- _DATA TO PROCESS_:
§ §

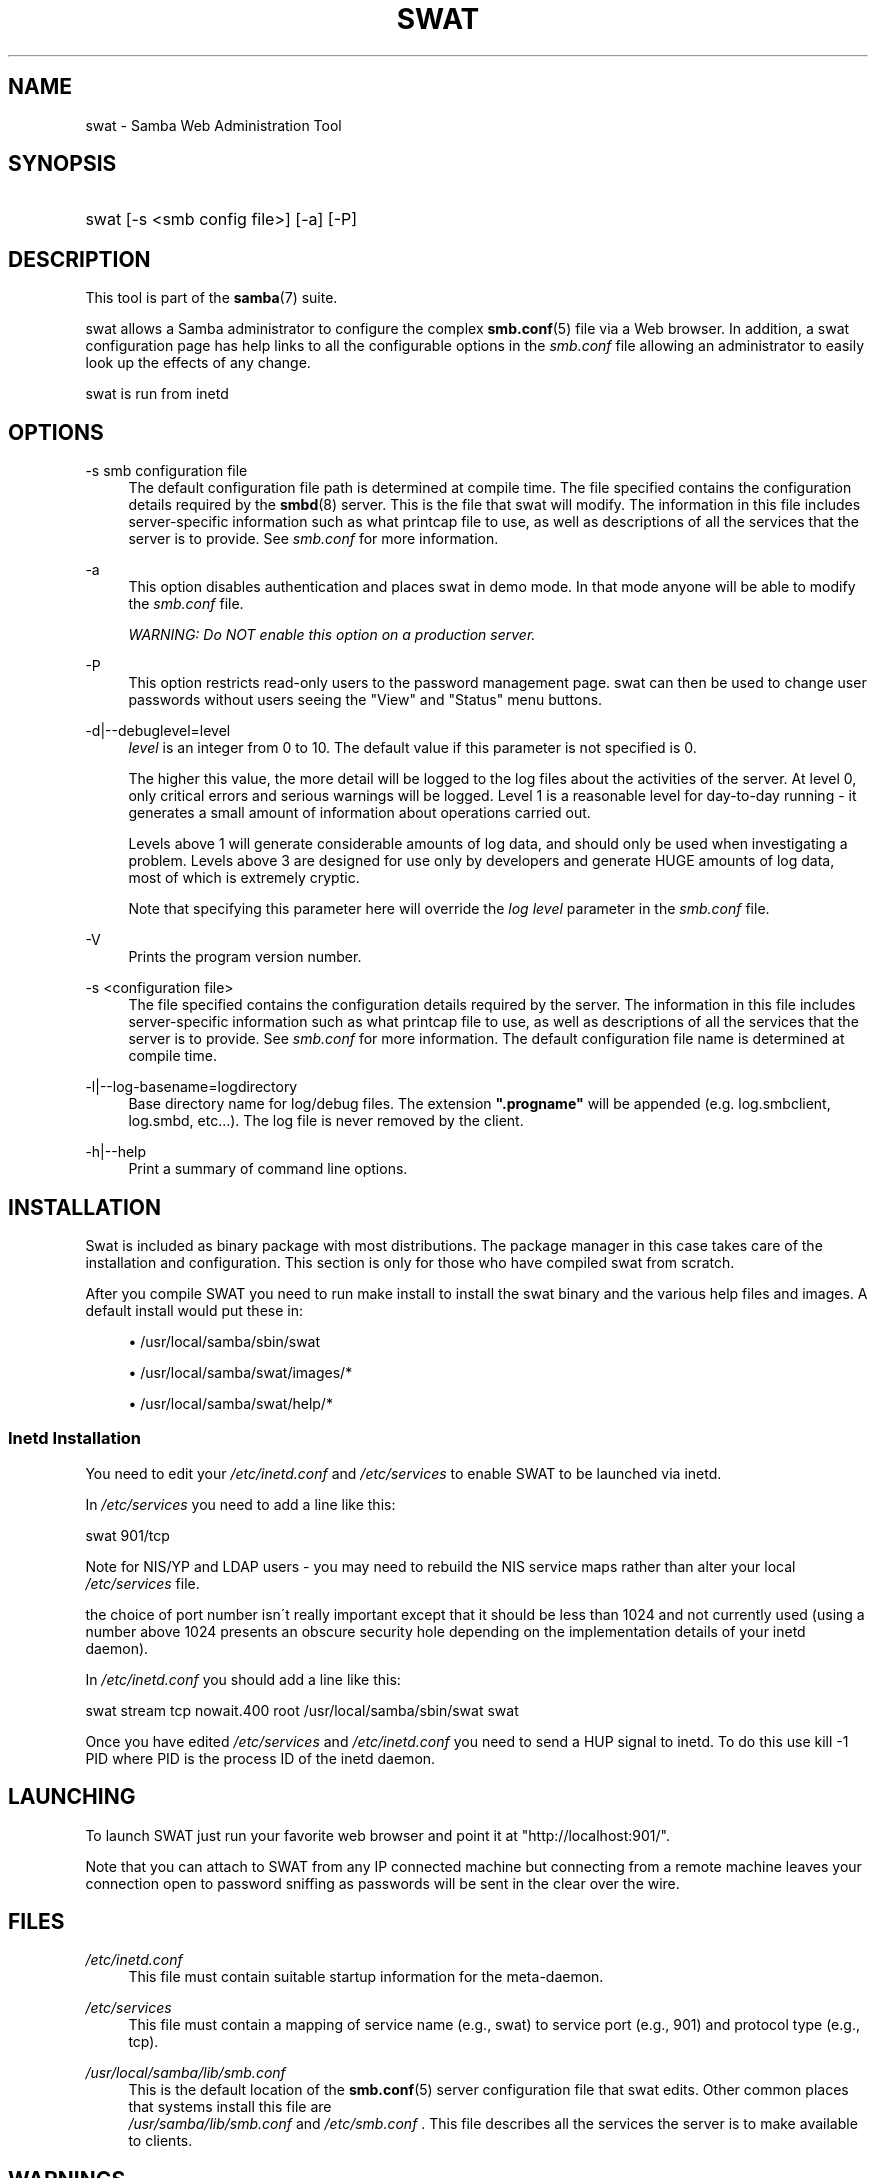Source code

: .\"     Title: swat
.\"    Author: 
.\" Generator: DocBook XSL Stylesheets v1.73.1 <http://docbook.sf.net/>
.\"      Date: 05/20/2008
.\"    Manual: System Administration tools
.\"    Source: Samba 3.2
.\"
.TH "SWAT" "8" "05/20/2008" "Samba 3\.2" "System Administration tools"
.\" disable hyphenation
.nh
.\" disable justification (adjust text to left margin only)
.ad l
.SH "NAME"
swat - Samba Web Administration Tool
.SH "SYNOPSIS"
.HP 1
swat [\-s\ <smb\ config\ file>] [\-a] [\-P]
.SH "DESCRIPTION"
.PP
This tool is part of the
\fBsamba\fR(7)
suite\.
.PP
swat
allows a Samba administrator to configure the complex
\fBsmb.conf\fR(5)
file via a Web browser\. In addition, a
swat
configuration page has help links to all the configurable options in the
\fIsmb\.conf\fR
file allowing an administrator to easily look up the effects of any change\.
.PP
swat
is run from
inetd
.SH "OPTIONS"
.PP
\-s smb configuration file
.RS 4
The default configuration file path is determined at compile time\. The file specified contains the configuration details required by the
\fBsmbd\fR(8)
server\. This is the file that
swat
will modify\. The information in this file includes server\-specific information such as what printcap file to use, as well as descriptions of all the services that the server is to provide\. See
\fIsmb\.conf\fR
for more information\.
.RE
.PP
\-a
.RS 4
This option disables authentication and places
swat
in demo mode\. In that mode anyone will be able to modify the
\fIsmb\.conf\fR
file\.
.sp
\fIWARNING: Do NOT enable this option on a production server\. \fR
.RE
.PP
\-P
.RS 4
This option restricts read\-only users to the password management page\.
swat
can then be used to change user passwords without users seeing the "View" and "Status" menu buttons\.
.RE
.PP
\-d|\-\-debuglevel=level
.RS 4
\fIlevel\fR
is an integer from 0 to 10\. The default value if this parameter is not specified is 0\.
.sp
The higher this value, the more detail will be logged to the log files about the activities of the server\. At level 0, only critical errors and serious warnings will be logged\. Level 1 is a reasonable level for day\-to\-day running \- it generates a small amount of information about operations carried out\.
.sp
Levels above 1 will generate considerable amounts of log data, and should only be used when investigating a problem\. Levels above 3 are designed for use only by developers and generate HUGE amounts of log data, most of which is extremely cryptic\.
.sp
Note that specifying this parameter here will override the
\fIlog level\fR
parameter in the
\fIsmb\.conf\fR
file\.
.RE
.PP
\-V
.RS 4
Prints the program version number\.
.RE
.PP
\-s <configuration file>
.RS 4
The file specified contains the configuration details required by the server\. The information in this file includes server\-specific information such as what printcap file to use, as well as descriptions of all the services that the server is to provide\. See
\fIsmb\.conf\fR
for more information\. The default configuration file name is determined at compile time\.
.RE
.PP
\-l|\-\-log\-basename=logdirectory
.RS 4
Base directory name for log/debug files\. The extension
\fB"\.progname"\fR
will be appended (e\.g\. log\.smbclient, log\.smbd, etc\.\.\.)\. The log file is never removed by the client\.
.RE
.PP
\-h|\-\-help
.RS 4
Print a summary of command line options\.
.RE
.SH "INSTALLATION"
.PP
Swat is included as binary package with most distributions\. The package manager in this case takes care of the installation and configuration\. This section is only for those who have compiled swat from scratch\.
.PP
After you compile SWAT you need to run
make install
to install the
swat
binary and the various help files and images\. A default install would put these in:
.sp
.RS 4
.ie n \{\
\h'-04'\(bu\h'+03'\c
.\}
.el \{\
.sp -1
.IP \(bu 2.3
.\}
/usr/local/samba/sbin/swat
.RE
.sp
.RS 4
.ie n \{\
\h'-04'\(bu\h'+03'\c
.\}
.el \{\
.sp -1
.IP \(bu 2.3
.\}
/usr/local/samba/swat/images/*
.RE
.sp
.RS 4
.ie n \{\
\h'-04'\(bu\h'+03'\c
.\}
.el \{\
.sp -1
.IP \(bu 2.3
.\}
/usr/local/samba/swat/help/*
.sp
.RE
.SS "Inetd Installation"
.PP
You need to edit your
\fI/etc/inetd\.conf \fR
and
\fI/etc/services\fR
to enable SWAT to be launched via
inetd\.
.PP
In
\fI/etc/services\fR
you need to add a line like this:
.PP
swat 901/tcp
.PP
Note for NIS/YP and LDAP users \- you may need to rebuild the NIS service maps rather than alter your local
\fI /etc/services\fR
file\.
.PP
the choice of port number isn\'t really important except that it should be less than 1024 and not currently used (using a number above 1024 presents an obscure security hole depending on the implementation details of your
inetd
daemon)\.
.PP
In
\fI/etc/inetd\.conf\fR
you should add a line like this:
.PP
swat stream tcp nowait\.400 root /usr/local/samba/sbin/swat swat
.PP
Once you have edited
\fI/etc/services\fR
and
\fI/etc/inetd\.conf\fR
you need to send a HUP signal to inetd\. To do this use
kill \-1 PID
where PID is the process ID of the inetd daemon\.
.SH "LAUNCHING"
.PP
To launch SWAT just run your favorite web browser and point it at "http://localhost:901/"\.
.PP
Note that you can attach to SWAT from any IP connected machine but connecting from a remote machine leaves your connection open to password sniffing as passwords will be sent in the clear over the wire\.
.SH "FILES"
.PP
\fI/etc/inetd\.conf\fR
.RS 4
This file must contain suitable startup information for the meta\-daemon\.
.RE
.PP
\fI/etc/services\fR
.RS 4
This file must contain a mapping of service name (e\.g\., swat) to service port (e\.g\., 901) and protocol type (e\.g\., tcp)\.
.RE
.PP
\fI/usr/local/samba/lib/smb\.conf\fR
.RS 4
This is the default location of the
\fBsmb.conf\fR(5)
server configuration file that swat edits\. Other common places that systems install this file are
\fI /usr/samba/lib/smb\.conf\fR
and
\fI/etc/smb\.conf \fR\. This file describes all the services the server is to make available to clients\.
.RE
.SH "WARNINGS"
.PP
swat
will rewrite your
\fBsmb.conf\fR(5)
file\. It will rearrange the entries and delete all comments,
\fIinclude=\fR
and
\fIcopy= \fR
options\. If you have a carefully crafted
\fI smb\.conf\fR
then back it up or don\'t use swat!
.SH "VERSION"
.PP
This man page is correct for version 3 of the Samba suite\.
.SH "SEE ALSO"
.PP
inetd(5),
\fBsmbd\fR(8),
\fBsmb.conf\fR(5)
.SH "AUTHOR"
.PP
The original Samba software and related utilities were created by Andrew Tridgell\. Samba is now developed by the Samba Team as an Open Source project similar to the way the Linux kernel is developed\.
.PP
The original Samba man pages were written by Karl Auer\. The man page sources were converted to YODL format (another excellent piece of Open Source software, available at
ftp://ftp\.icce\.rug\.nl/pub/unix/) and updated for the Samba 2\.0 release by Jeremy Allison\. The conversion to DocBook for Samba 2\.2 was done by Gerald Carter\. The conversion to DocBook XML 4\.2 for Samba 3\.0 was done by Alexander Bokovoy\.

§ §

- _WORK INSTRUCTION_: In this listing, how many lines contain "must"? Give the number without explanation.

- _SOLUTION FOR THIS TASK_: 2